• _ASSIGNMENT 1_
In the records below, take everything from the line containing "right wrist: (199, 245, -5)" down to the line containing "left shoulder: (702, 273, -8)", both included, and format it as a JSON list of strings with one string per line and no blank lines. Leave out the picture markers.

• _PASSAGE_

1. Describe your overall goals and approach to address identified community issues, needs, and interests through your station’s vital local services, such as multiplatform long and short-form content, digital and in-person engagement, education services, community information, partnership support, and other activities, and audiences you reached or new audiences you engaged.
One of KRCC’s overall goals is to improve the lives of people in southern Colorado and northern New Mexico. KRCC’s news and cultural departments investigate trends and newsworthy events in the region and work to provide an in depth look into how such occurrences affect the region. Additionally, we work to identify deficits that our organization can help fill or elucidate for the community.
Being a much smaller organization than other news sources in the region, KRCC news tends to identify current stories and provide a second look at the dynamics of the story, communicating directly with players involved and providing historical and regional context to the issues we report.
A story might evolve in several different ways, for example the fires of the past years that decimated portions of our region. The news department took a traditional route at the start, attending news conferences and providing updates from officials. We did this on-air and online. The content in some ways was bare bones, but it served our audience well because during the frantic emergency of a wildfire, a 24-hour news cycle also ignites, with a lot of repetition and sometimes filler. KRCC’s modest resources forced us to distil information down to the core, providing thoughtful facts about the event. We engaged our current audience and a new online audience through maximizing our resources and emphasizing thoughtful, just-the-facts coverage.

• _DATA FOR REVIEW_
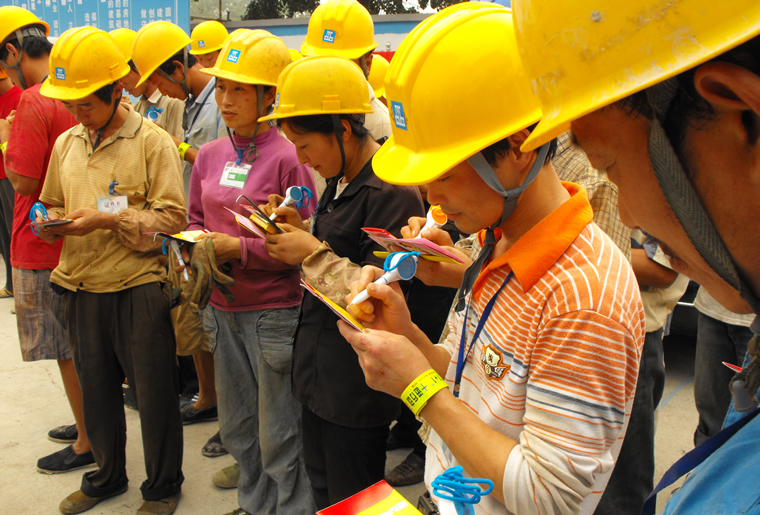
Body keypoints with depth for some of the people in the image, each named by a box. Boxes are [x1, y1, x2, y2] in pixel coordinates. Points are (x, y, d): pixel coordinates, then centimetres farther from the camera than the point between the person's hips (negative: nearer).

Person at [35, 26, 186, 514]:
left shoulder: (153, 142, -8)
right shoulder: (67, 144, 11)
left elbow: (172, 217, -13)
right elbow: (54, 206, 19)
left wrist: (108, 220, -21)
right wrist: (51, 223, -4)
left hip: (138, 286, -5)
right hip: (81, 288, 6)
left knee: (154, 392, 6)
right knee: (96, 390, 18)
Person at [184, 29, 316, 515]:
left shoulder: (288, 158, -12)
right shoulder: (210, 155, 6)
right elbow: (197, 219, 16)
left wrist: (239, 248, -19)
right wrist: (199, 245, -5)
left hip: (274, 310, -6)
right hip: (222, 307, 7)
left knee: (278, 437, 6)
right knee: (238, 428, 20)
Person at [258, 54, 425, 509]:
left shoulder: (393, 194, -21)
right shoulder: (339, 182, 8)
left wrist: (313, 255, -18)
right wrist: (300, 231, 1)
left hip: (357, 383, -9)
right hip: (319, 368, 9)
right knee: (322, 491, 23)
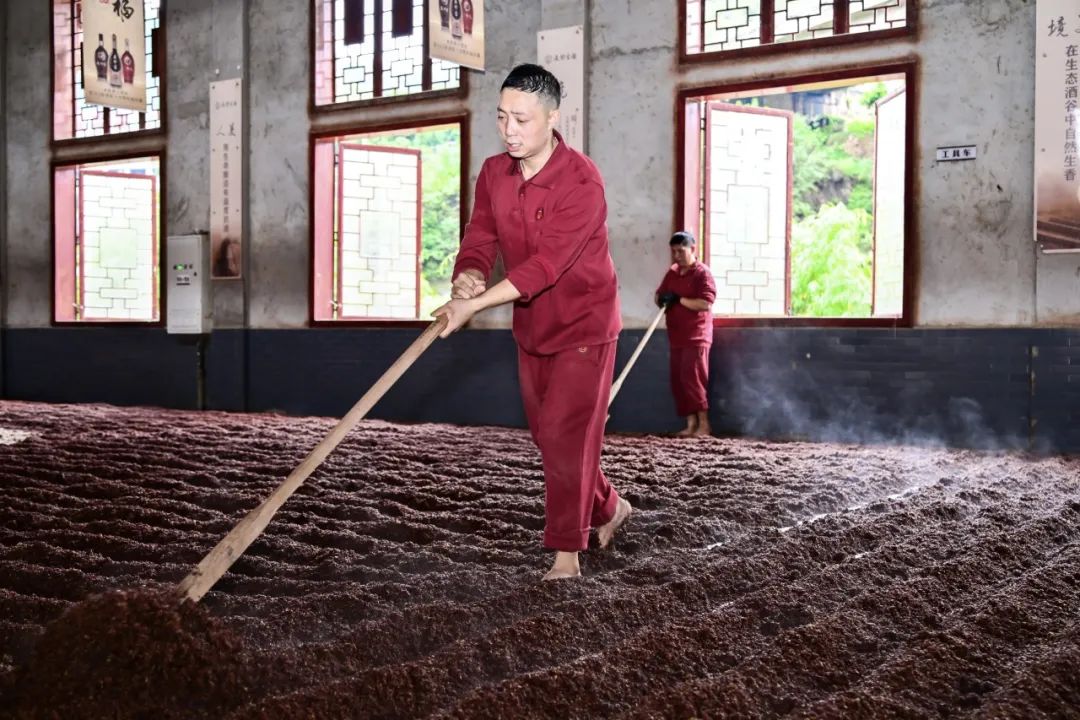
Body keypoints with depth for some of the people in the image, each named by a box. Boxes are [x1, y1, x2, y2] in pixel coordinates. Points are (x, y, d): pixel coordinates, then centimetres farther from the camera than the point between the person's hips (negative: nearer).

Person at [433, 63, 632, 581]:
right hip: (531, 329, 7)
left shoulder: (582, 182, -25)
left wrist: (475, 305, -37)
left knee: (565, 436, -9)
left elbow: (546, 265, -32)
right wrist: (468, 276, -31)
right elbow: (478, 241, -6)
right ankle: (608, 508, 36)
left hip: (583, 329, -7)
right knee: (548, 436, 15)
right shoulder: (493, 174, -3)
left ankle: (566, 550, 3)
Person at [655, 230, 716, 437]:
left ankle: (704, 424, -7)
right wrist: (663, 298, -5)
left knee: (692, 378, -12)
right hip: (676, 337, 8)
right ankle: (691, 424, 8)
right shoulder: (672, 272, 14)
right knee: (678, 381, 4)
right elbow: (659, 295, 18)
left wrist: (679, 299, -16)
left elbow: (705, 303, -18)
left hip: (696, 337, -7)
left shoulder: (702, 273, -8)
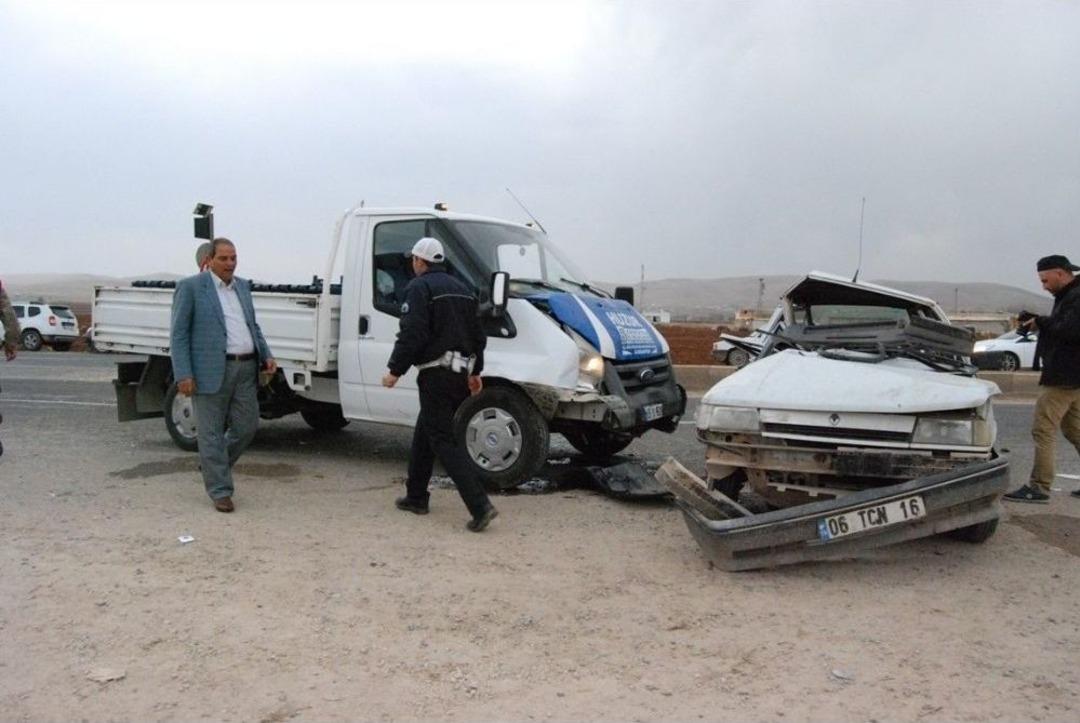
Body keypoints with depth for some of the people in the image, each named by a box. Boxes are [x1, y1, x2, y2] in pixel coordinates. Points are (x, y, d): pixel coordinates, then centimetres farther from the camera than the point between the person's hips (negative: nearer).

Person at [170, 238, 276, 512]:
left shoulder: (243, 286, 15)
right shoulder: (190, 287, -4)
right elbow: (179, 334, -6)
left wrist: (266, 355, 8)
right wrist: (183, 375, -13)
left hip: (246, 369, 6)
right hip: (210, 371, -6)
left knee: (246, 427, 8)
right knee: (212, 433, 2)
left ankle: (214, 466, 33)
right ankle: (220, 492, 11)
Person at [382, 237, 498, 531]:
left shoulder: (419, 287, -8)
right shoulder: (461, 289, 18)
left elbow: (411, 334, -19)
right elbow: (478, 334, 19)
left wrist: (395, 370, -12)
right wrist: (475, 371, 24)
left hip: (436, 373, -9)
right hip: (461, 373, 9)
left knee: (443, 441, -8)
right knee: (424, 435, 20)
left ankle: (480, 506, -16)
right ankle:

• _ASSIGNMENT 2_
Resume the passage on KRCC's community goals, picking up right after its last sentence.

• _ANSWER 1_
[
  "right wrist: (199, 245, -5)",
  "left hip: (274, 310, -6)",
  "right hip: (222, 307, 7)",
  "left knee: (278, 437, 6)",
  "right knee: (238, 428, 20)",
  "Person at [258, 54, 425, 509]:",
  "left shoulder: (393, 194, -21)",
  "right shoulder: (339, 182, 8)",
  "left wrist: (313, 255, -18)",
  "right wrist: (300, 231, 1)",
  "left hip: (357, 383, -9)",
  "right hip: (319, 368, 9)",
  "right knee: (322, 491, 23)",
  "Body keypoints with depth for some of the people in the image, each named by a box. Boxes are [x1, y1, x2, y2] in pixel coordinates. Points are (x, y, d): pixel coordinates, then centimetres farther from the camera than the point between the person's hips (negative: nearer).",
  "Person at [433, 63, 632, 581]:",
  "right hip: (531, 329, 7)",
  "left shoulder: (582, 182, -25)",
  "left wrist: (475, 305, -37)",
  "left knee: (565, 436, -9)",
  "left elbow: (546, 265, -32)",
  "right wrist: (468, 276, -31)",
  "right elbow: (478, 241, -6)",
  "right ankle: (608, 508, 36)",
  "left hip: (583, 329, -7)",
  "right knee: (548, 436, 15)",
  "right shoulder: (493, 174, -3)",
  "left ankle: (566, 550, 3)",
  "Person at [655, 230, 716, 437]:",
  "left ankle: (704, 424, -7)",
  "right wrist: (663, 298, -5)",
  "left knee: (692, 378, -12)",
  "right hip: (676, 337, 8)",
  "right ankle: (691, 424, 8)",
  "right shoulder: (672, 272, 14)",
  "right knee: (678, 381, 4)",
  "right elbow: (659, 295, 18)",
  "left wrist: (679, 299, -16)",
  "left elbow: (705, 303, -18)",
  "left hip: (696, 337, -7)",
  "left shoulder: (702, 273, -8)"
]

• _ANSWER 2_
The next layer of our coverage came in the form a centralized, vetted repository of information for listeners. We take very seriously that we are a trusted source of information and the information we provided to those affected was simple and accurate. We feel the last thing a community needs in a time of crisis is anything that might incite greater panic and confusion. We engaged our audience via on-air, online, telephone, face-to-face and social media.
We continued to build over coverage with short-form on-air and online pieces, providing basic information and analysis, mainly recapping press conferences and short interviews with any available officials. And so goes much of the coverage cycle during a crisis event.
As the event slowly became contained, our coverage plans changed to focus on how to provide a picture of the aftermath of such an event. Public media shines through its analysis of the events following a crisis. We were able to provide a firsthand look at affected areas through media tours attended by our news and cultural departments. News provided a depiction of the affected region through interviews with officials and research on the region; the cultural department provided back up, creating simple, understated photographic slideshows online and audio postcards about the affected areas, immersing an online audience in a larger news story that one might not otherwise hear in an on-air piece.
After the dust settles from an event such as a wildfire, a small operation like KRCC’s news department has a special opportunity to circle back and truly educate our audience. Again, due to the limits of the tools at hand, we have to work smart. Because we’re not necessarily breaking news on a daily basis, that gives us the freedom to take another look at, in this case wildfire, the constant danger that exists in the region, providing another look by producing an in-depth, educational series.
KRCC produced such a series, pulling in freelancers and creating content on-air and online that included an interactive online timeline and numerous, thoughtful interviews with officials from environmental, scientific and governmental agencies, as well as residents. KRCC brought depth like this on-air and online at our own website and distributed it through social media. We were able to engage listeners in the affected areas. And, we were able to pull our entire listening area into the conversation by reaching deeper into the issues and highlighting conditions that exist for our entire listening area and beyond. Through online distribution, the country and world were able to have a closeness and familiarity with the southern Colorado region by the news department’s careful attention to the universality of the problems many communities could potentially face. Through our environment perspective, we saw how the wildfires had potentially global causes.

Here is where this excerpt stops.